The Great Commission Resurgence Evaluation Task Force is currently studying the effectiveness of the resurgence. One lens they must use is the perspective of Baptist associations.
They should look at one strategic factor, one spiritual factor and one learning factor.
The strategic factor is collaboration. The work of the Holy Spirit is the spiritual factor. Capacity building is a learning process.
Collaboration outshines cooperation
Baptists talk about cooperation, especially when giving money through the denomination to national and world missions. The Cooperative Program continues as the primary missions-giving vehicle through which we support the Great Commission.
This funding stream’s title and other historic uses of the word “cooperation” imply that everyone is cooperating with everyone else. When this is the case, the use of this word is helpful and reassuring.
Yet the word “cooperation” sounds different when uttered by some regional and national leaders. Do they mean for everyone to cooperate with them?
Implied is that associations should cooperate with regional and national initiatives rather than every dimension mutually cooperating with one another.
If this is true, we need a fresh word to talk about our mutual Kingdom strategy. I offer the word “collaboration.”
In our denomination we must use all resources to catalyze a radical spiritual difference in the lives of people, using every church and all three dimensions of our denominational system to make this possible.
This means associations, state and regional conventions and the national and international agencies would be in full collaboration. They would be equal partners empowering God’s mission through churches.
Clearly hearing the voice of the Holy Spirit
Where is the voice of the Holy Spirit clearest?
I believe the voice of the Holy Spirit is clearest in the local context where people live out God’s mission daily. The voice of the Holy Spirit is locally contextual and personal as well as global and inspiring for all believers.
While the voice of the Holy Spirit is also heard regionally, nationally and internationally, it may not be fully understood outside of a deep and daily compassion for the local context.
It is difficult for regional and national leaders to understand how missional engagement will work in each context. Therefore, their strategies must be frameworks within which local contextual strategies are developed and empowered.
It is not possible for a regional, national or international denominational program to work in every context. The spiritual passion of churches in association must be part of the customization and resourcing of missional engagement.
It is true that local leaders can become myopic and stale about the urgency of the good news in their context. Thus, local missional engagements need all dimensions of the denomination as they together discern the movement of the Holy Spirit.

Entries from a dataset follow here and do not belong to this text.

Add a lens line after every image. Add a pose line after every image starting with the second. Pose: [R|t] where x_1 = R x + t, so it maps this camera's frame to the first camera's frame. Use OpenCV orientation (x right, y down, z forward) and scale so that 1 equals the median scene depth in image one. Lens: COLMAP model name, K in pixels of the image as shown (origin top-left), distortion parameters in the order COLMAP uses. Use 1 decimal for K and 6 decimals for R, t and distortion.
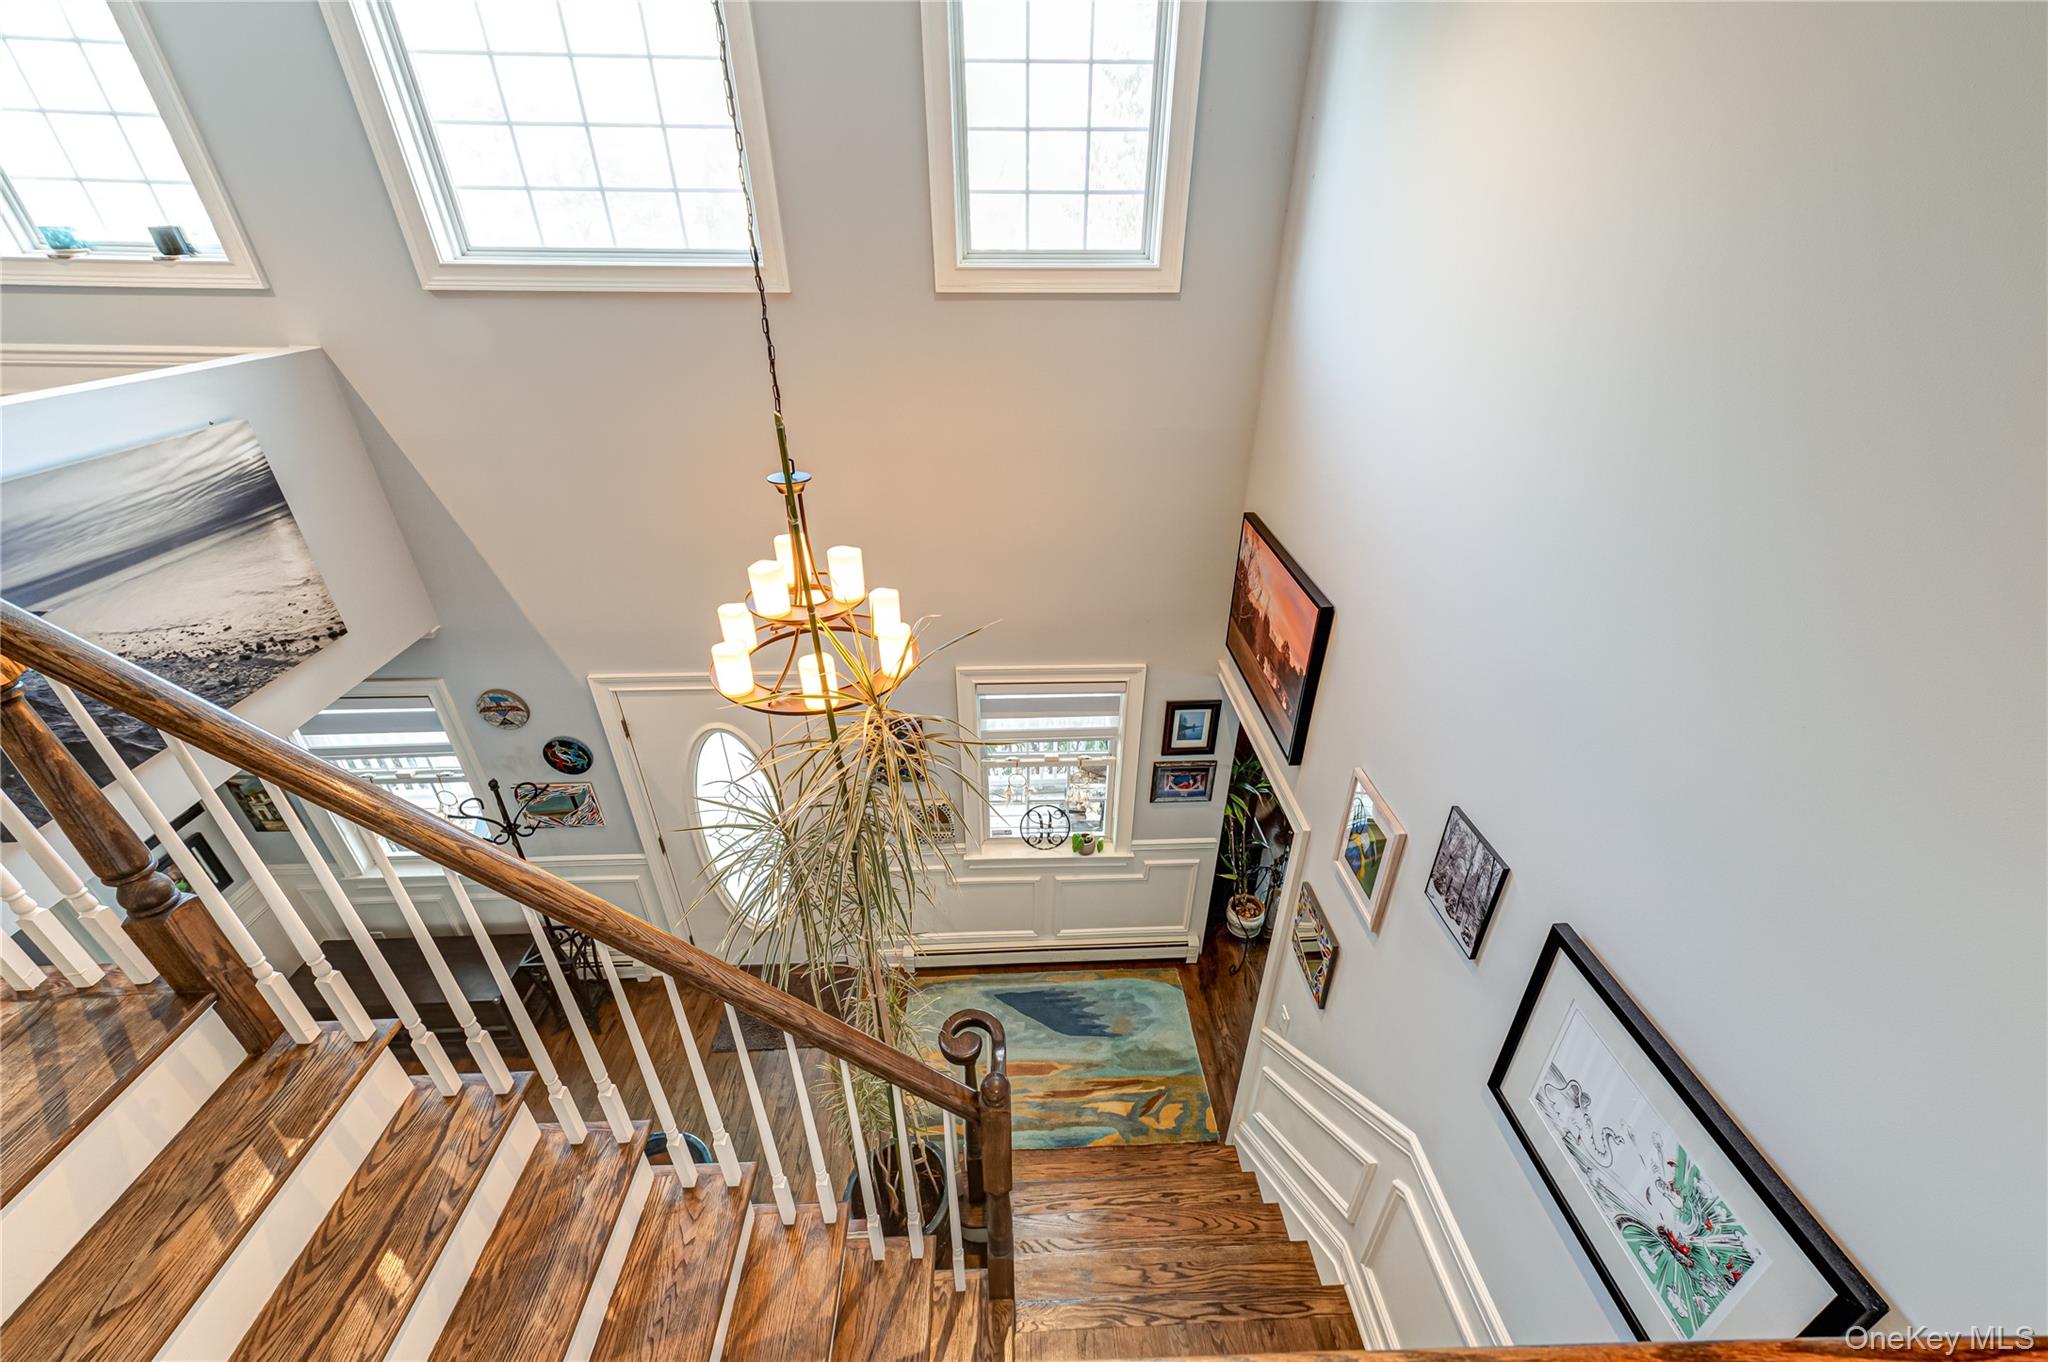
lens RADIAL K [[795.2, 0, 1027.1], [0, 795.2, 676.6], [0, 0, 1]] dist [0.011397, 0.000672]
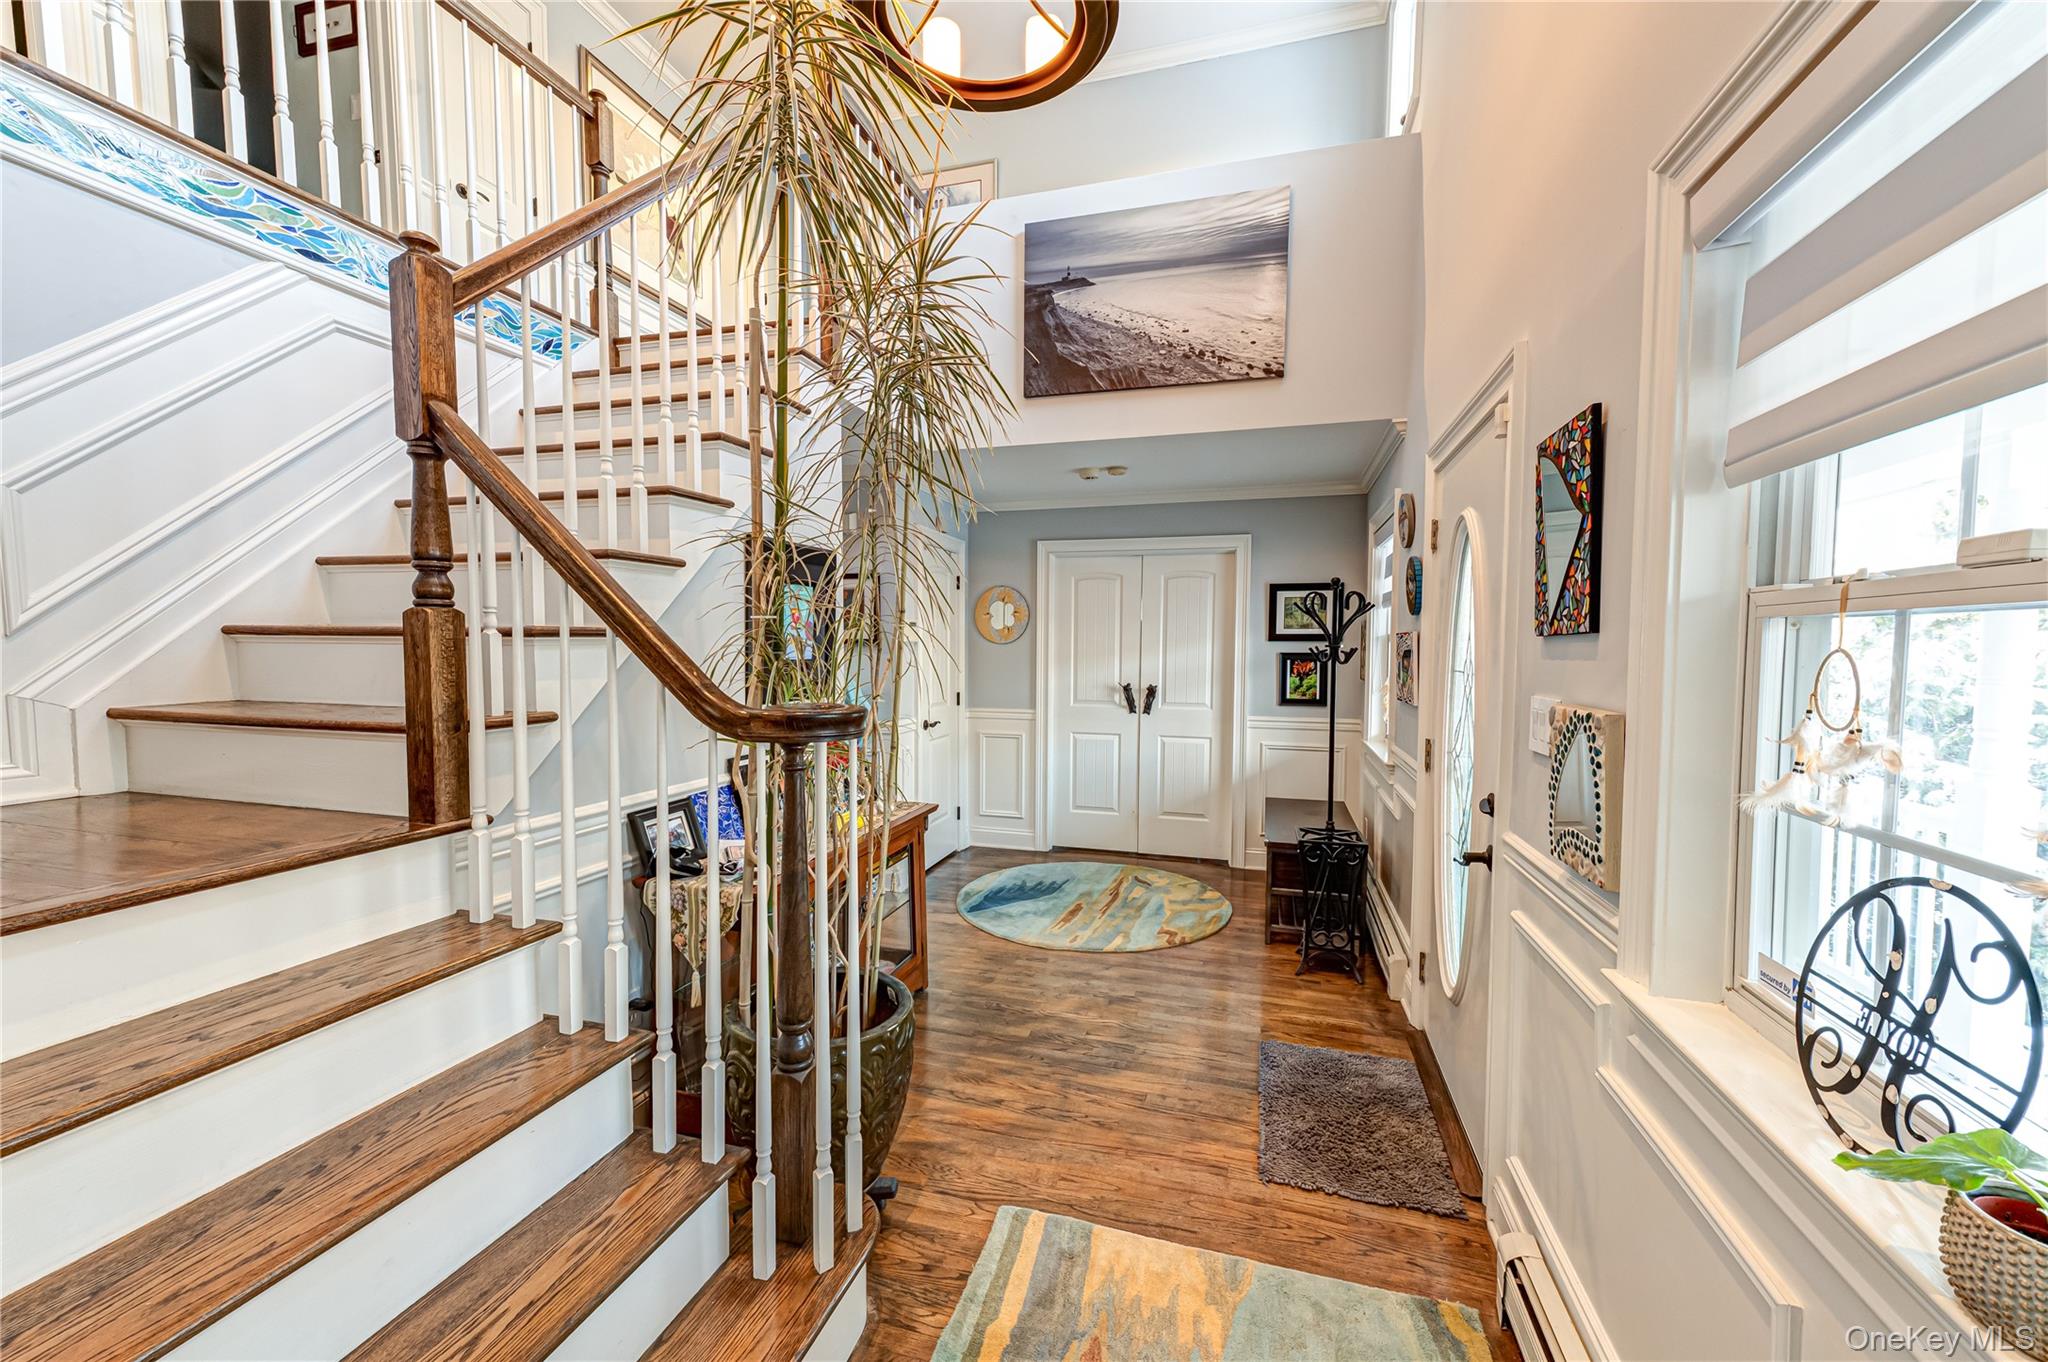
lens RADIAL K [[795.2, 0, 1025.5], [0, 795.2, 683.7], [0, 0, 1]] dist [0.011397, 0.000672]
pose [[-0.322711, 0.048599, -0.945249, 0.375632], [-0.481799, 0.851176, 0.208250, 0.270556], [0.814694, 0.522625, -0.251269, 1.279760]]
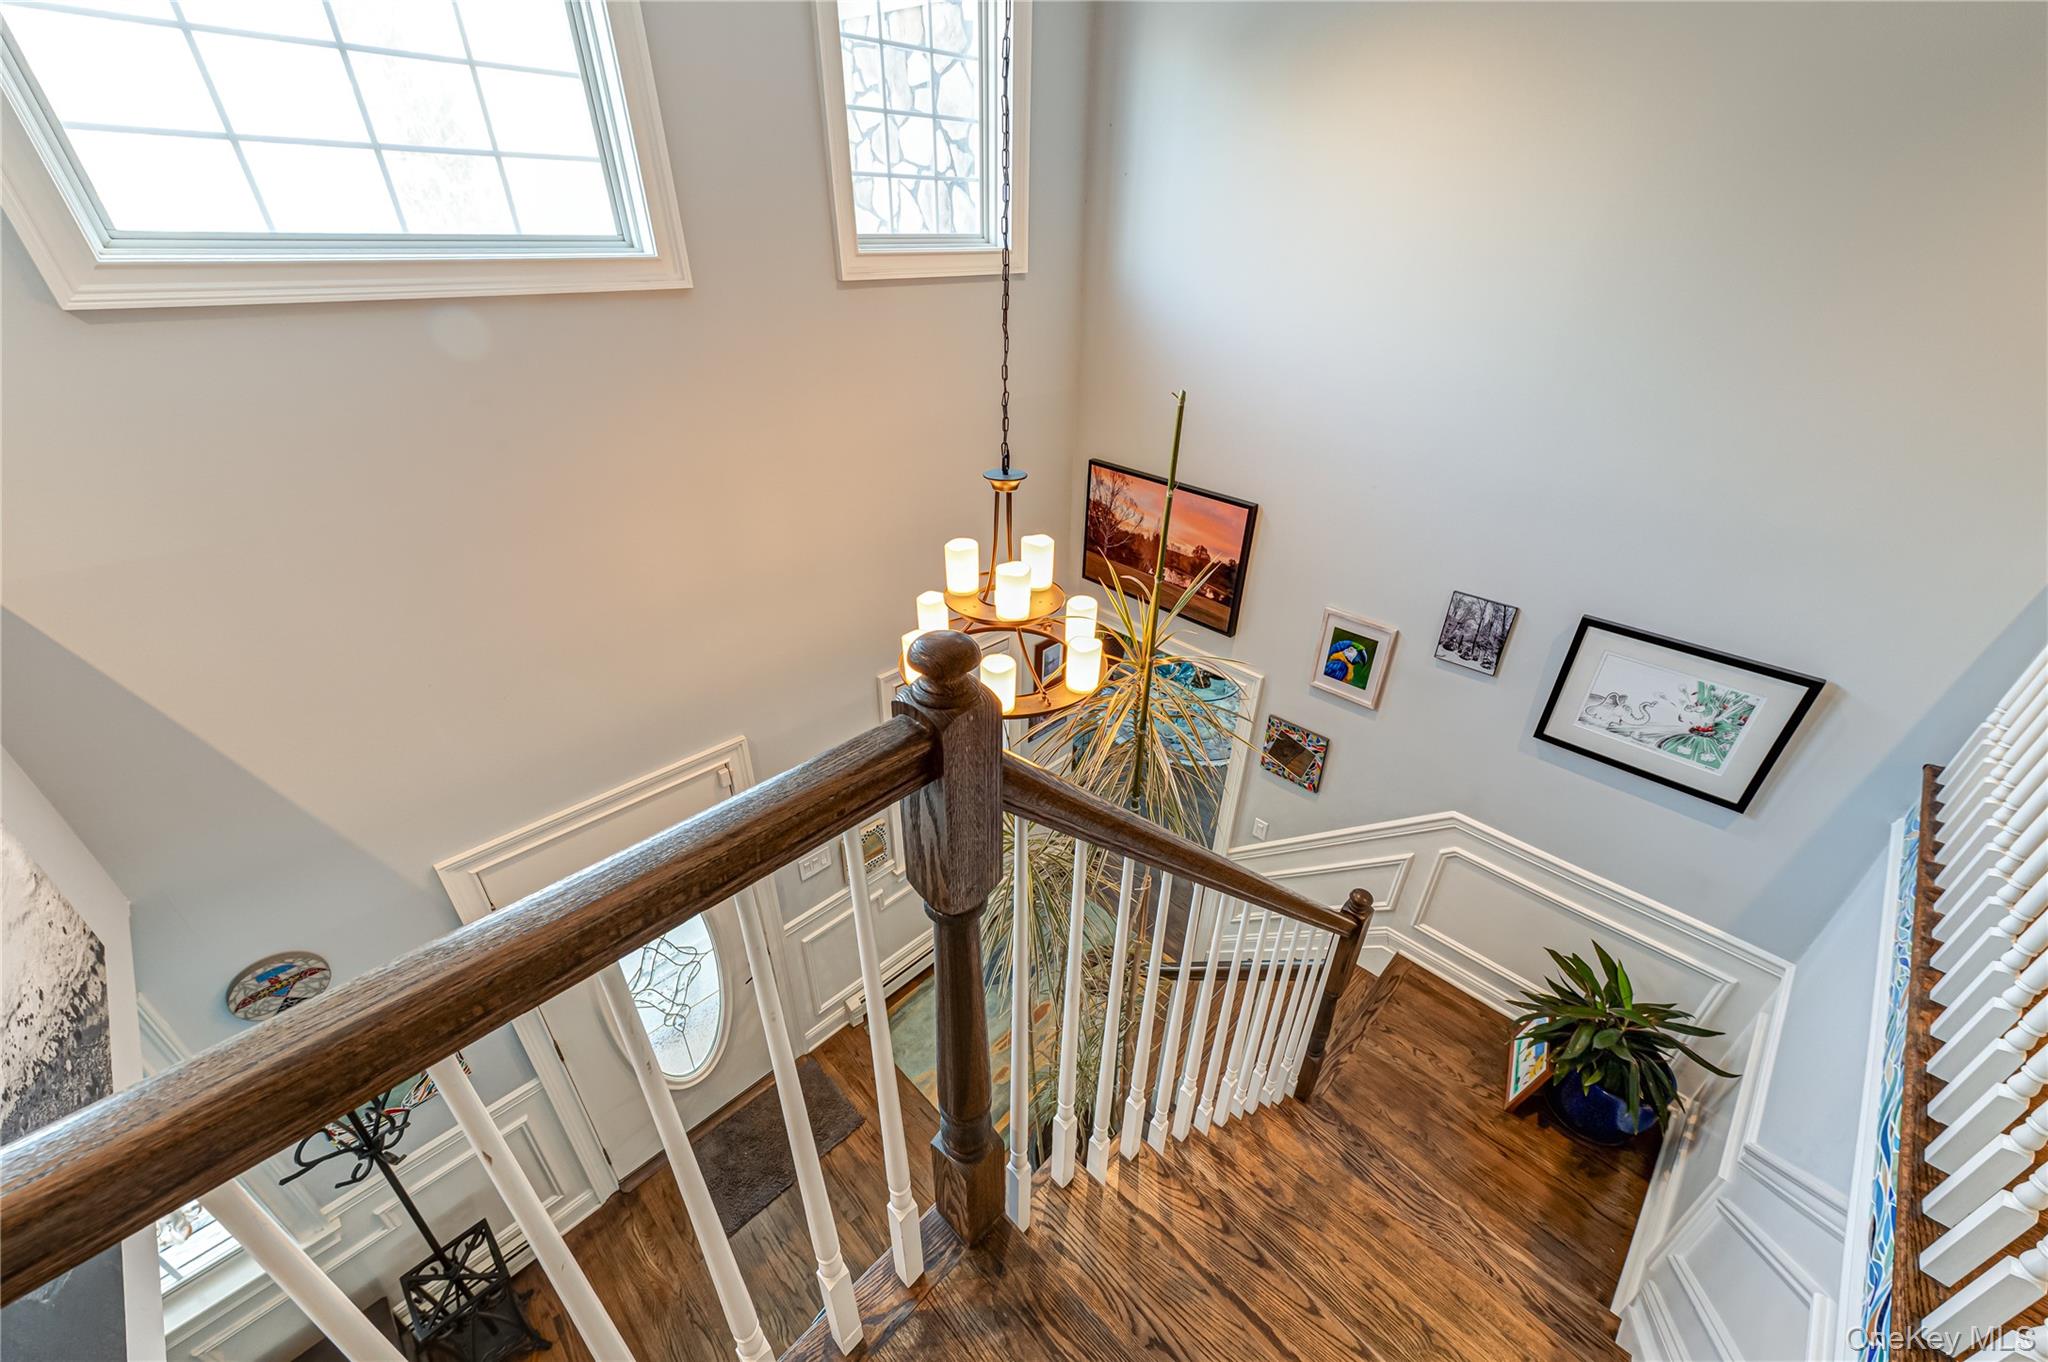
lens RADIAL K [[795.2, 0, 1023.1], [0, 795.2, 681.8], [0, 0, 1]] dist [0.011397, 0.000672]
pose [[0.732524, -0.336610, 0.591694, -0.689015], [0.325633, 0.936563, 0.129666, -0.095995], [-0.597806, 0.097692, 0.795666, 0.178811]]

Capacity building keeps the movement going
Short-term, measurable progress can be made in an associational context by regional or national entities. They can and do engage in direct rather than collaborative strategic efforts in a local context.
Too often this is short term and shortsighted.
The challenge is not about producing quick outputs and impacts. It is about learning how to engage in capacity building and sustainability so that Kingdom progress is continual and happens year after year.
What is often missed is capacity building of both existing and new churches in the local context. National or regional strategies cycle in and out. The churches in association are around long term. They must be empowered for sustainable ministry.
Where churches in association can best contribute to capacity building is in the planting of new churches.
Missional strategist Ed Stetzer declared in recent years a challenge for church planting. In the mid-1990s many denominations benched the local church as the primary sponsor or partner for planting new churches.
Denominations adopted a parachurch model of church planters starting churches rather than churches starting churches. Church planting was driven directly by the national denominational dimension once the resurgence was implemented.
Stetzer went on to say we need to “unbench” the local church as the primary planter of new churches. Rebuild the capacity of churches in association to plant churches.
National strategies using a parachurch model of planters launching churches will never reach and sustain the needed capacity of starting enough new churches.